One tower block in the city centre is part of a lighting display that supposedly predicts the weather by colour code! This cost £400,000.

Socialist councillors voted against this and asked for local street lighting to be prioritised but the council ignored this. Yet residents of that same block have been plagued by glue sniffers and intravenous drug users because Whitefriars won’t provide a working intercom.

Building a community fightback

OUR COUNCILLORS take on loads of cases. They have the task of doing their best against opposition from 51 councillors in the main capitalist parties.

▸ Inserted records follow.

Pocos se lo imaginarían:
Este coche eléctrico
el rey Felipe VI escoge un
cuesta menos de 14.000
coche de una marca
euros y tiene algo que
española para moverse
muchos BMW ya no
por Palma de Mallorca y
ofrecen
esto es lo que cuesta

Last year, when the council opted to close five local primary schools, a senior Labour councillor said that 51 councillors would be “sensible” about the debate – in other words they would not mobilise opposition. Only the Socialist group opposed all school closures.

Our main task is to get the community to organise to defend and improve what we have.

We are not a ‘magic wand’ party, we have to tell workers the truth. We are the strongest advocates for the needs of our people but we are dealing with a council that has consistently cut back on vital services and neglected working-class communities.

Only strong unified collective action through tenants, residents, community groups and trade unions can make a difference.

When our councillors stopped the plans to close the Samuel Hayward day centre. we did it through organising pressure from the community and taking this into the council. We see the Manor Guild House residents’ pledge to resist the destruction of their community as the “music of the future”.

We use the official structures but don’t sow illusions in them. They are weighted against the aspirations of working people. We must make sure that people are organised to take them on.

To this end, we want to organise a community conference and look at the idea of a “ward parliament” in the summer, to unify the communities in the ward that we represent to prepare for the campaigns that will be needed in the future.

Through being the best representatives of local people, we also want to spread the ideas of socialism and changing society as a whole. That way we can help make the poverty and deprivation that we suffer a thing of the past.